# GE Monogram Convection Wall Oven



## iegang (Mar 19, 2013)

I recently purchased the single wall oven. The first one installed did not work at all. None of the controls would operate properly. When I would set the control to broil, I would get proof. If I tried to bake, I got nothing. After GE insisting on trying to fix it by replacing 4 parts, they finally came to the same conclusion - the oven did not work. They did replace it within a short period of time.

The second oven I received, appeared to work properly. I was able to bake a cheesecake, rum cake, noodle kogel and banana bread pudding without a problem - note all small pan items. When I tried to bake cookies, I discovered a design flaw. My cookie sheets took over almost the complete rack. Should be no problem, right? Not right. The first batch I tried baking on the "bake" setting. My cooking time was 17 minutes. When I went to pull out my cookies, the ones in the upper left corner were browned (beyond where they should be), but the other cookies were not even slightly browned. I had to remove the pan or have burnt cookies in the back. I tried another batch using "convection bake multi rack". The results were even worse. The cookies in the back on both sides were now burning, there was a little color on the outside edges of those on both sides of the oven and a touch along the outside edge of the cookies in the front,but the middle remained very undercooked. The 1st GE tech replaced the broiler unit after noticing that the left side was brighter and on more than the rest of the unit and noting that the temperature was hotter in the back. I tried baking again after this change. The results were the same. The cookies in the back would burn while the ones in the middle were not done. Another tech and another confirmation that the back was hotter than the rest of the oven, this time it was determined that it was at least 25 degrees hotter. I figured out that the fan, which is located in the center of the back of the oven, was drawing the air in and then heated air was being pushed out two elongated vents on either side of it straight up the sides of the oven. This air is at least 25 degrees hotter than the set temperature. My other ovens do not shoot the air straight forward as this one does and I have no problem baking cookies or anything in a larger pan. I advised GE consumer relations about the problem and they say "the oven works as designed". They will not admit there is a problem or offer a solution other than to send out another repair company to come to the same conclusion. By the way, none of the techs or the consumer relations person cook very much and none baked.

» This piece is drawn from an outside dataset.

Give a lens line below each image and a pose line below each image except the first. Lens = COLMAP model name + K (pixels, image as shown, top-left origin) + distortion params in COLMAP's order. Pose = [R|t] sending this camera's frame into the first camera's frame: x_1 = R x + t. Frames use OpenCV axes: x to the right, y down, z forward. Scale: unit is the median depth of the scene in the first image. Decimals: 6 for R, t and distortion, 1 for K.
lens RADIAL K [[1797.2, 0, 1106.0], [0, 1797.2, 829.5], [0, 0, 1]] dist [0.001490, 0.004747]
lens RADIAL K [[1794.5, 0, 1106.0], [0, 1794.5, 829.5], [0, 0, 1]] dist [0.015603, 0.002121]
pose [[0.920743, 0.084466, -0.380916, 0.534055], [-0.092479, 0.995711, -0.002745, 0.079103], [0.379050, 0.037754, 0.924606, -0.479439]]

My conclusion is - if you are a baker, do NOT buy this oven. If you never cook anything in a larger pan, then the oven may be very nice for you.

Does anyone have a recommendation for a 30" electric wall oven that is appropriate for baking?


----------



## mia8 (Jul 19, 2012)

Wow...thanks for your warning.  I am actually shopping for a double wall oven now for my home  

The Monogram was recommended--it has great features but...

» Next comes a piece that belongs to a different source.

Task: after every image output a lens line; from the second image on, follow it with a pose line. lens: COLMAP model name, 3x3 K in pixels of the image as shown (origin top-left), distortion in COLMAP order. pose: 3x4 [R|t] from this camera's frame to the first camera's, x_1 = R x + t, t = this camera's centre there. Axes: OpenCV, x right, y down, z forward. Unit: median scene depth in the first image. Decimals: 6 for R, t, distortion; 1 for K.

I'm so sorry you had such an awful experience but truly appreciate the heads up.

Professional Chefs, or avid home bakers, what type of oven do you use at home and/or recommend

for durable, sustained daily use?

All guidance appreciated.


----------



## iegang (Mar 19, 2013)

I did finally get thru to the assistant to the chairman of GE and they are buying my oven back.  I am now at the point where I must get a new one and I believe that I will be looking very hard at the Wolf E-Series.  I have been told the L-Series is being discontinued, so that lets that one out of the running.  Is anyone out there using a Wolf and if so, pros and cons?


----------